– Такси, такси! Ше-еф!! – заорал я истошно, выбегая на проезжую часть, и горло держал спазм, и лопалась от боли башка, и медленно плыла машина – будто страшный сон продолжался. – Стой! Я живой! Все погибли, я остался один…

Я дергал ручку притормозившего такси, но дверь была заперта, и шофер разговаривал со мной, лишь приоткрыв окно. Может быть, он знал, что здесь все погибли, и принимал меня за привидение? Или боялся, что я ограблю его выручку, а самого убью?

Не бойся, дурачок! Я уже давно никого не убиваю, мне это не нужно, и деньги я зарабатываю совсем по-другому!

Он бубнил что-то про конец смены, про не по пути, про то, что он не лошадь… Конечно, дурачок, ты не лошадь, это сразу видно. Ты ленивый осел.

– Двойной тариф! – предложил я и решил: если он откажется, вышвырну его из машины, доеду на ней до центра и там брошу. Я не могу больше искать такси. Меня тошнит, болит голова, меня бьет дрожь, я без галстука и без кальсон. У меня тяжелое похмелье. Я вчера ужасно напился, а потом долго безрадостно трудился над толстозадым циклопом. У меня не осталось сил. Их у меня ровно столько, чтобы мгновенно всунуть руку в окошко и пережать этому ослу сонную артерию.

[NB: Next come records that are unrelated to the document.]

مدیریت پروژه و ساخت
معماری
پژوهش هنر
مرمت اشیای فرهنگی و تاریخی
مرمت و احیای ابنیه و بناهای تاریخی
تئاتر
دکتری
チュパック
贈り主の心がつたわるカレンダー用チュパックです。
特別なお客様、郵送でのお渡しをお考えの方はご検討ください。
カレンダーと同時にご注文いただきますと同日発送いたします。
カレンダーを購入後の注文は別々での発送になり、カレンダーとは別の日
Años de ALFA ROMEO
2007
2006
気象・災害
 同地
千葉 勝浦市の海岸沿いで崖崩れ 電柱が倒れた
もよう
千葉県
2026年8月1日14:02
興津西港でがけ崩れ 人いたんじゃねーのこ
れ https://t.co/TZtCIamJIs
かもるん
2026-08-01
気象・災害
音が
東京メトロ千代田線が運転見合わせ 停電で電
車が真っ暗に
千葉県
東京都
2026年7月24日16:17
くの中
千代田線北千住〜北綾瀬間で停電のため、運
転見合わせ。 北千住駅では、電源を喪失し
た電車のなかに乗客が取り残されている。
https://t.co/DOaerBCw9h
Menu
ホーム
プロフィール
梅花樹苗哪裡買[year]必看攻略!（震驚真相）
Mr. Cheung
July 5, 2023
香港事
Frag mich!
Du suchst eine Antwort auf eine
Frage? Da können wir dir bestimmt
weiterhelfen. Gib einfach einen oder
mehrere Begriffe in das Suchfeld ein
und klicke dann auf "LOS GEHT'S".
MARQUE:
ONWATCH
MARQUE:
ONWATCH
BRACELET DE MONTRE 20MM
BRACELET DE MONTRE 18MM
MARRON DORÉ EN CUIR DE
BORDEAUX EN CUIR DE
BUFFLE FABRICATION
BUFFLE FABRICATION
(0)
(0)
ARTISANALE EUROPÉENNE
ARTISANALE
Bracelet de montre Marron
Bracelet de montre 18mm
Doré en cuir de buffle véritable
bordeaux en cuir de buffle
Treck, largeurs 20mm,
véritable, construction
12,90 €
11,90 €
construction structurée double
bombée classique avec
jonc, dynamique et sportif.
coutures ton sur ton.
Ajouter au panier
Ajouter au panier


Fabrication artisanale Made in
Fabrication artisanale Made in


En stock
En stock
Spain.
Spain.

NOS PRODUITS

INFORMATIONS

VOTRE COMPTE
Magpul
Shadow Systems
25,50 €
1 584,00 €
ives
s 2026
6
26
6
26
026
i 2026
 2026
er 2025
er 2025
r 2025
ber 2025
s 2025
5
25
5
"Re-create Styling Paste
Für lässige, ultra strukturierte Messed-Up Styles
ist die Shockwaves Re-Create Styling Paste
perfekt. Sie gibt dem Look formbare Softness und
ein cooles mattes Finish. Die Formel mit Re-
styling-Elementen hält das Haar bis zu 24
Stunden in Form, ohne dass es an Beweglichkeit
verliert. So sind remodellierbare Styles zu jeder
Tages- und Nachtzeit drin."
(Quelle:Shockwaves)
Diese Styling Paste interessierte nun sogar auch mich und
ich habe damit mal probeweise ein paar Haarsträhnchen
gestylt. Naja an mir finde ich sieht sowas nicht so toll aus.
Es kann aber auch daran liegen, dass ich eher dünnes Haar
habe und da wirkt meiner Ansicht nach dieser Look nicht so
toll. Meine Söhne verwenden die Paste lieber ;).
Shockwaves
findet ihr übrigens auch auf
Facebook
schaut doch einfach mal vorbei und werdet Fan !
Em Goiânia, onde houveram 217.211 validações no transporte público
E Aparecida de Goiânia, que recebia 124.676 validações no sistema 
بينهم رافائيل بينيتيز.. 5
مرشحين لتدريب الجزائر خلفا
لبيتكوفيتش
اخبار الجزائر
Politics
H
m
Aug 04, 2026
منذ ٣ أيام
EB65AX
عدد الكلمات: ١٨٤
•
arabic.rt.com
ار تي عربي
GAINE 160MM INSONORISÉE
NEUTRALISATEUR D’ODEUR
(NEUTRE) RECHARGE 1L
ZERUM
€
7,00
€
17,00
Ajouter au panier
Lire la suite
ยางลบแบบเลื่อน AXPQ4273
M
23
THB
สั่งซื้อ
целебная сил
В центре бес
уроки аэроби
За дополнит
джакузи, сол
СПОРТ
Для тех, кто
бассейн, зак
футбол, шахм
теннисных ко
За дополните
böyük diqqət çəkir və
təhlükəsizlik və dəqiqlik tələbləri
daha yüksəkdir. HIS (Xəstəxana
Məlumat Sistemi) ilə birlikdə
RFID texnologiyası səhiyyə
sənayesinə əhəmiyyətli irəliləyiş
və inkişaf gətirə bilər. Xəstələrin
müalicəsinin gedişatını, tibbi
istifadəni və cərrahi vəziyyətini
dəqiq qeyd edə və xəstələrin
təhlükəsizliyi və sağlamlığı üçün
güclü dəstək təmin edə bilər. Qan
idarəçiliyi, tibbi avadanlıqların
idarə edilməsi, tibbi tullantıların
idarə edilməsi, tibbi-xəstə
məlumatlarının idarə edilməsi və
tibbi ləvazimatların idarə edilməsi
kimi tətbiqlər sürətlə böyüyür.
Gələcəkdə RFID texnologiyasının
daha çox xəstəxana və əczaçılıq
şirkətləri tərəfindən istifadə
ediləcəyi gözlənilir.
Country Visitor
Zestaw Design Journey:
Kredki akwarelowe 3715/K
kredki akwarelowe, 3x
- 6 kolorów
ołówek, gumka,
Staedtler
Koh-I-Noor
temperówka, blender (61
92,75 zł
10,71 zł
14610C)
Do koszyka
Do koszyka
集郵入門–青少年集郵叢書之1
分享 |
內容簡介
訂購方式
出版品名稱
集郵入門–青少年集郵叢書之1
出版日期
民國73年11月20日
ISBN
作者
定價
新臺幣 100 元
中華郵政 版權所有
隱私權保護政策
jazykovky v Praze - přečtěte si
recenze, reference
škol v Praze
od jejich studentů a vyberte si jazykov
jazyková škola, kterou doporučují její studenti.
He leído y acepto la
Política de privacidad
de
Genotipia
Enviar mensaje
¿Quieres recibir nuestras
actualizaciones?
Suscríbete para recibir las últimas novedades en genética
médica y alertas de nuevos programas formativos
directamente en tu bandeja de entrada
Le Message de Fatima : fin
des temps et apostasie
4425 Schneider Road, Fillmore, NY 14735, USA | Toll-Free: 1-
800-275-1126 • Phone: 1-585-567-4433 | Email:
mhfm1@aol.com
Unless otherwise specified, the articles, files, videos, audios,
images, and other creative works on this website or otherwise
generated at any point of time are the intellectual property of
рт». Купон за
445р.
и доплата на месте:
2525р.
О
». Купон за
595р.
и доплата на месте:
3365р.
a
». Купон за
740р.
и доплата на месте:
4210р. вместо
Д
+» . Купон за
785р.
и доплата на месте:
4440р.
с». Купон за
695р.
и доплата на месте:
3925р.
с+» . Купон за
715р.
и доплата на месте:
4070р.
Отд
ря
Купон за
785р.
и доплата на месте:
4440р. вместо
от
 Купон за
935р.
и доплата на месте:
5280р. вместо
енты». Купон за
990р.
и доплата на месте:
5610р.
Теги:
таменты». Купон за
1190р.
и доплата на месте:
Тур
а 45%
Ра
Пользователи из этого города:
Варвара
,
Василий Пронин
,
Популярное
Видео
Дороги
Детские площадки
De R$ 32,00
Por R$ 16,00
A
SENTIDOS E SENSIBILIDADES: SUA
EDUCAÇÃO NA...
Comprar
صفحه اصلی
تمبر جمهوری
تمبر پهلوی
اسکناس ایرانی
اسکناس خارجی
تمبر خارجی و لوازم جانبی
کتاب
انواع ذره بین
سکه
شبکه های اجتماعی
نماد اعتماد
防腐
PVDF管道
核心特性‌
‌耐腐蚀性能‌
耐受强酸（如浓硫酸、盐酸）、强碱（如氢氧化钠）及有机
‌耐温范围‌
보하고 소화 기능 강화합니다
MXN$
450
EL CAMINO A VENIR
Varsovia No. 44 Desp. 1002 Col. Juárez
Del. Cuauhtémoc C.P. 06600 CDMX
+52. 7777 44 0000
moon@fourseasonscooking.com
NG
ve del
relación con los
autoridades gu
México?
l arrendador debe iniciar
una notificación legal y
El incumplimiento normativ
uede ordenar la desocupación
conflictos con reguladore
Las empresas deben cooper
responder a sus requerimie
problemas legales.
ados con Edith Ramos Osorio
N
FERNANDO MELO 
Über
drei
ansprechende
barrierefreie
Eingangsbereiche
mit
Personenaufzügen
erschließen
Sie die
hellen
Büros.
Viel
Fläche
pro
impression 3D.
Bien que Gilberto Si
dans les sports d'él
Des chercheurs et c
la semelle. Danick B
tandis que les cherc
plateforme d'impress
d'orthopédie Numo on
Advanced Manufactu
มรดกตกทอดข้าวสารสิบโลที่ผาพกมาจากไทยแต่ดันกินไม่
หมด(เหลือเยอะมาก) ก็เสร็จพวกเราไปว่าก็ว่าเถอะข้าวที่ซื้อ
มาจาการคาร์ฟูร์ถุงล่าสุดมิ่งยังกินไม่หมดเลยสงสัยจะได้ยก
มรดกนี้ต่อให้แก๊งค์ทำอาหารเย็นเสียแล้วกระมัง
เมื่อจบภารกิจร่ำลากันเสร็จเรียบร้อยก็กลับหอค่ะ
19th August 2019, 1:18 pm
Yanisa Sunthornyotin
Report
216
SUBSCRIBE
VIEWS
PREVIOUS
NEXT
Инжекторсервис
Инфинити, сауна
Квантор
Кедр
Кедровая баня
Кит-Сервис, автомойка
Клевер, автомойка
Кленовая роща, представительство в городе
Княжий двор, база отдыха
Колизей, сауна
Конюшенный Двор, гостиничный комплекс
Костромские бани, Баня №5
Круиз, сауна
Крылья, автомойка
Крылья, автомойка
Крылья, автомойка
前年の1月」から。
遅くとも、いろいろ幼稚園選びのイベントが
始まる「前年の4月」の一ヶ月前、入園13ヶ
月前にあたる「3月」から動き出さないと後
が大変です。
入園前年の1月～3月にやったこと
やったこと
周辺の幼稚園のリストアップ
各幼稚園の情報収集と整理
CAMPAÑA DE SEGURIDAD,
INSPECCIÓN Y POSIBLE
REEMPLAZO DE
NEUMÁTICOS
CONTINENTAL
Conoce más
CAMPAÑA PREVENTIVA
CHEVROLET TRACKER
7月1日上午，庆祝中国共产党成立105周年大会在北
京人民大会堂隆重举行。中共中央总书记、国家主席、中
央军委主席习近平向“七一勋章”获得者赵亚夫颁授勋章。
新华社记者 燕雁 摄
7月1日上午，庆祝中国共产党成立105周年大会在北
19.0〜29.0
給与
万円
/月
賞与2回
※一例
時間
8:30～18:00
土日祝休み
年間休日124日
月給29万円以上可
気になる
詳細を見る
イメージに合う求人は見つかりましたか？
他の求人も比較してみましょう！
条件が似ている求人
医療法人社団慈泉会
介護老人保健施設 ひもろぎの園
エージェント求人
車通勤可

Полежит маленько на снегу, не счищенном исчезнувшими татаро-монголами, и придет в себя. А я уже буду дома.

– Поехали, – согласился он, избавив себя от неудобств и лишнего перепуга. Он бы ведь потом не смог вспомнить мое лицо, как я не могу вспомнить Истопника.

Распахнулась дверца, и я нырнул в тугой теплый пузырь бензино-резино-масляного смрада старой раздрызганной машины. От тепла, механической вони, ровного покачивания, урчащего гула мотора сразу заклонило меня в вязкий сон, и я уже почти задремал…

Но вынырнул снова Истопник, сказал тонким злым голосом: «А вы знаете этот старый анекдот?..»


И фиолетовая сумерь дремоты взболталась, исчезла в цементной серости наступающего утра. Истопник не пропал, в подбирающемся свете дня он не истаял, а становился все плотнее, осязаемее, памятнее.

Беспород. Моя мать называла таких ничтожных, невыразительных людишек «беспородами».

Из сизой клубящейся мглы похмелья все яснее проступало худосочное вытянутое лицо Истопника с тяжелой блямбой носа. У него лицо было, как трефовый туз.

Рот – подпятник трефового листа – растягивался, змеился тонкими губами и посреди паскудных шуточек и грязных анекдотов вдруг трагически опускался углами вниз, и тогда казалось, что он сейчас заплачет. Но заплакал он потом. В самом конце. Заплакал по-настоящему. И захохотал одновременно – радостно и освобожденно. Будто выполнил ту миссию, нелегкую и опасную задачу, с которой его прислали ко мне.

Теперь я это вспомнил отчетливо. Значит, ты был, проклятый Истопник!

Машина с рокотом взлетала на распластанный горб путепровода, проскакивала под грохочущими арками мостов, обгоняла желтые урчащие коробки автобусов – консервные банки, плотно набитые несвежей человечиной.

Через красивый вздор нелепых гостиничных трущоб Владыкина с неоновой рекламой, вспыхивающей загадочно и непристойно: «…ХЕРСКАЯ», сквозь арктическое попыхивание голубовато-синих Марфинских оранжерей, мимо угрожающей черноты останкинской дубравы, в заснеженности и зарешеченности своей похожей на брошенное кладбище, под выспренним громадным кукишем телевизионной башни, просевшей от нестерпимой тяжести ночи и туч, сожравших с макушки маячные огни.

Домой, скорее домой!

Лечь в кровать. Нет, сначала в душ. Мне нужна горячая вода, почти кипяток. Правда, и он ничего не отмоет, болячек не отмочит.